Viewers at the time regarded most of its plots as farce, but for Johnson might it have been a how-to guide?
Hacker is, quite evidently, completely unsuited to the role of prime minister – he’s lazy, arrogant and dim-witted – but he’s also increasingly hungry for publicity and prestige, and with the right people whispering advice into his ear, anything is possible.
Even before he entered politics, Johnson was taking a leaf out of the fictional character’s book by spreading lies about European regulations. Viewers in the 1980s laughed at the notion of a politician claiming the British sausage was being outlawed, as Hacker falsely did as part of a scheme to grab himself a positive headline a few days later. What a coincidence that a radio report on the sitcom states that “the sausage could be another banana skin”.
Johnson was not responsible for stories about the EU banning “bendy bananas” that hit the tabloid front pages in 1994, but he was undoubtedly inspired by them when he became a Brussels correspondent himself.

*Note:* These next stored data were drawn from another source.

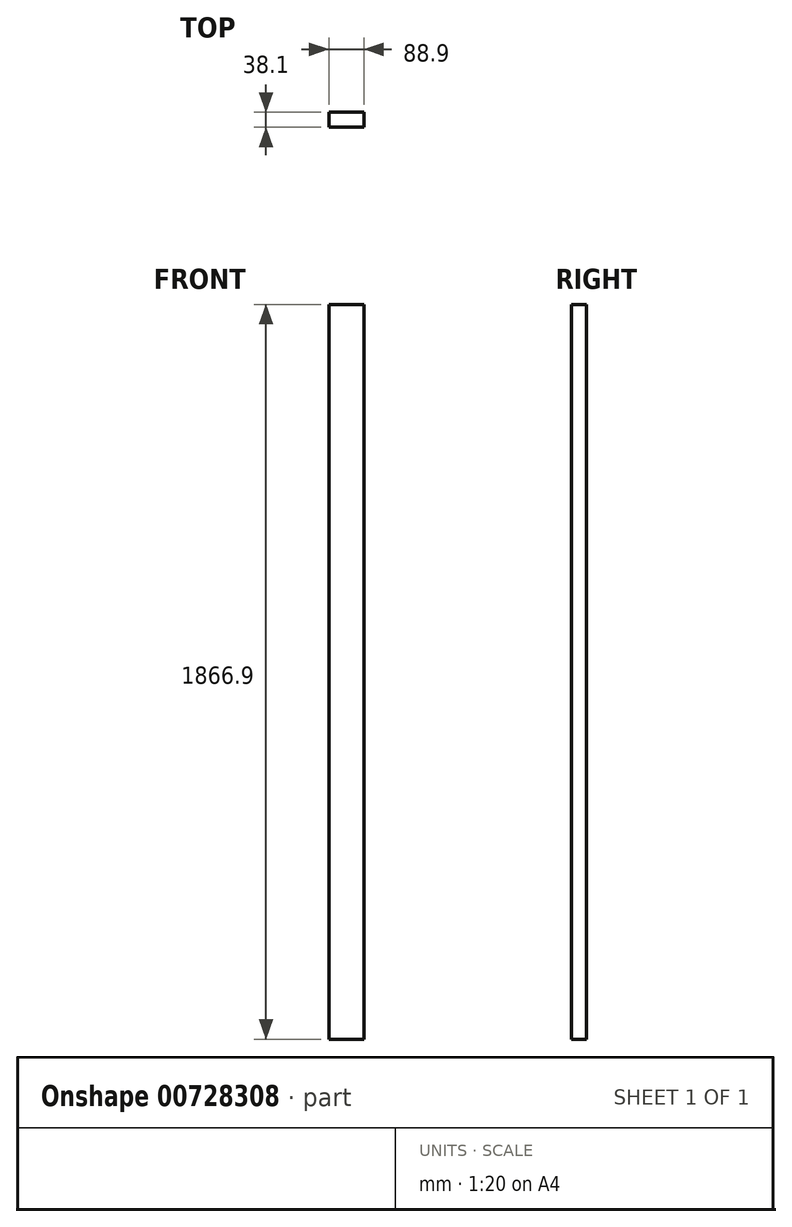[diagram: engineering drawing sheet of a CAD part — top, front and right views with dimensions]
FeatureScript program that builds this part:
annotation { "Feature Type Name" : "Feature", "Feature Type Description" : "" }
export const myFeature = defineFeature(function(context is Context, id is Id, definition is map)
    precondition{}
    {
        {
            var Q0;
            Q0=qCreatedBy(makeId("Front.planeOp"),FACE);
            var sketch = newSketch(context, id + "F0", { "sketchPlane" : qUnion([Q0])});
            skLineSegment(sketch, "E0.bottom", {"start": v(44.45, -933.45) * mm, "end": v(-44.45, -933.45) * mm});
            skLineSegment(sketch, "E0.top", {"start": v(44.45, 933.45) * mm, "end": v(-44.45, 933.45) * mm});
            skLineSegment(sketch, "E0.left", {"start": v(44.45, -933.45) * mm, "end": v(44.45, 933.45) * mm});
            skLineSegment(sketch, "E0.right", {"start": v(-44.45, -933.45) * mm, "end": v(-44.45, 933.45) * mm});
            skPoint(sketch, "E0.middle", {"position": v(0, 0) * mm});
            skSolve(sketch);
        }
        {
            var Q0;
            Q0=qSketchRegion(id+"F0",true);
            extrude(context, id + "F1", {"entities" : qUnion([Q0]), "depth" : 38.1 * mm});
        }
    });
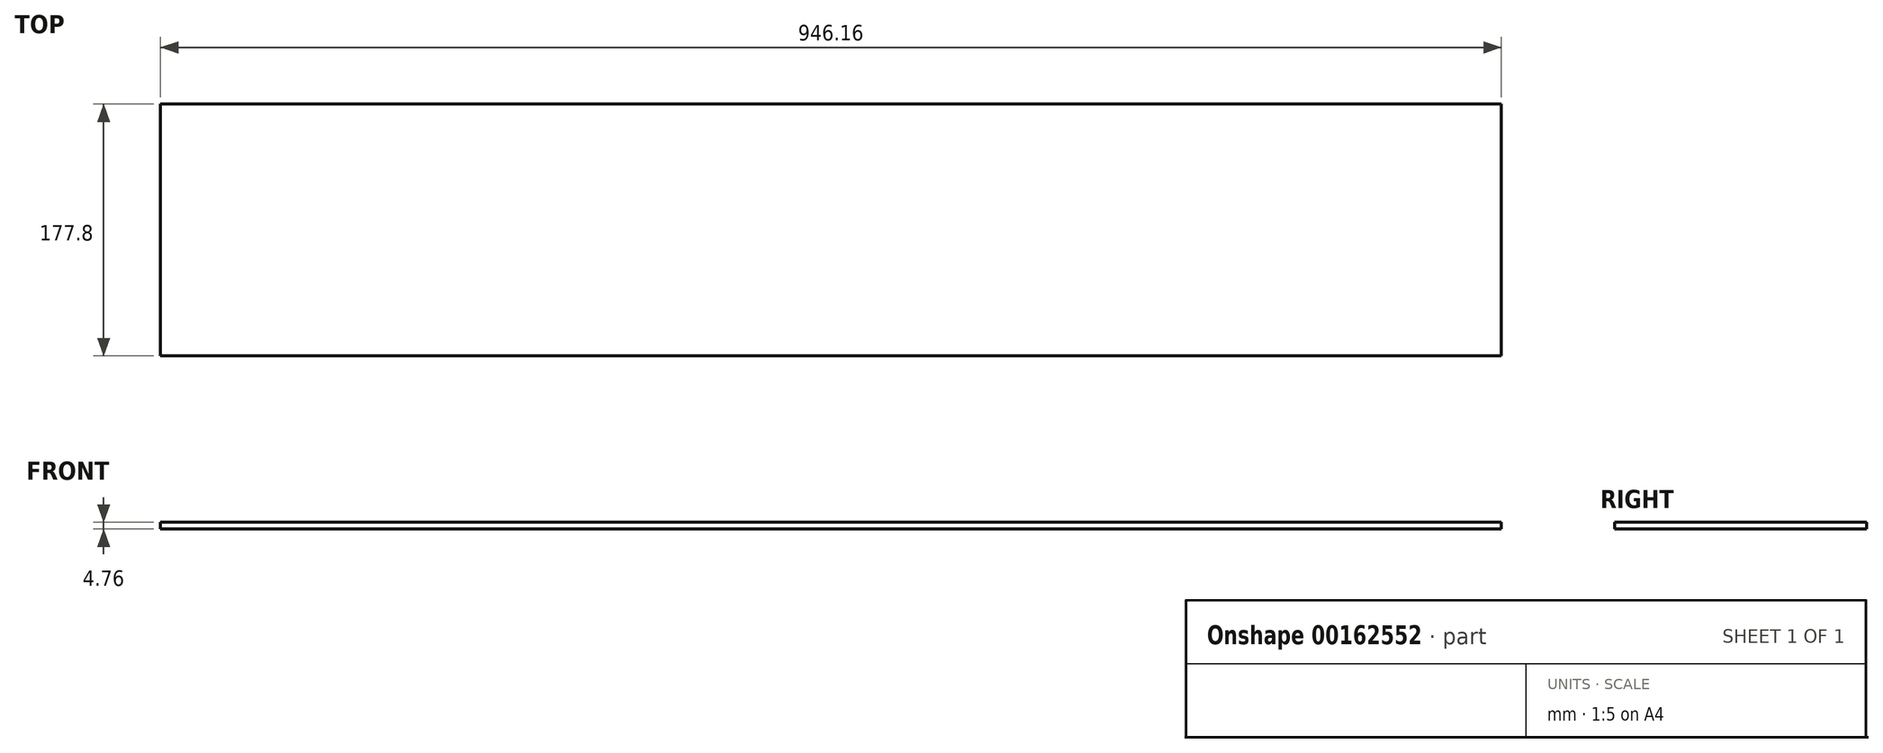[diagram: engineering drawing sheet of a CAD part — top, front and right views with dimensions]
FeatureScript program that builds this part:
annotation { "Feature Type Name" : "Feature", "Feature Type Description" : "" }
export const myFeature = defineFeature(function(context is Context, id is Id, definition is map)
    precondition{}
    {
        {
            var Q0;
            Q0=qCreatedBy(makeId("Top.planeOp"),FACE);
            var sketch = newSketch(context, id + "F0", { "sketchPlane" : qUnion([Q0])});
            skLineSegment(sketch, "E0.bottom", {"start": v(473.07, 88.9) * mm, "end": v(-473.08, 88.9) * mm});
            skLineSegment(sketch, "E0.top", {"start": v(473.08, -88.9) * mm, "end": v(-473.07, -88.9) * mm});
            skLineSegment(sketch, "E0.left", {"start": v(473.07, 88.9) * mm, "end": v(473.08, -88.9) * mm});
            skLineSegment(sketch, "E0.right", {"start": v(-473.08, 88.9) * mm, "end": v(-473.07, -88.9) * mm});
            skPoint(sketch, "E0.middle", {"position": v(0, 0) * mm});
            skSolve(sketch);
        }
        {
            var Q0;
            Q0=qSketchRegion(id+"F0",true);
            extrude(context, id + "F1", {"entities" : qUnion([Q0]), "depth" : 4.76 * mm});
        }
    });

He certainly had no qualms about referencing such supposedly “crazy rules” during the 2016 EU referendum campaign.
Examples of his own truth-stretching “reporting” from Brussels included claims the Italians were demanding smaller condoms (actually they were seeking safety checks in a bid to help curb the spread of HIV) and that the European Commission’s headquarters would be blown up by the end of 1991 (The Guardian noted in 2019 that it was still standing, and indeed “houses many of the individuals who will negotiate with Johnson, should he become prime minister, on Britain’s future relationship with the EU”).
It’s often remarked that everything seems like a joke to Johnson – from trashing the UK’s reputation abroad to “bodies piling high” at home – and this TV blast from the past suggests that when others were laughing, he was taking notes.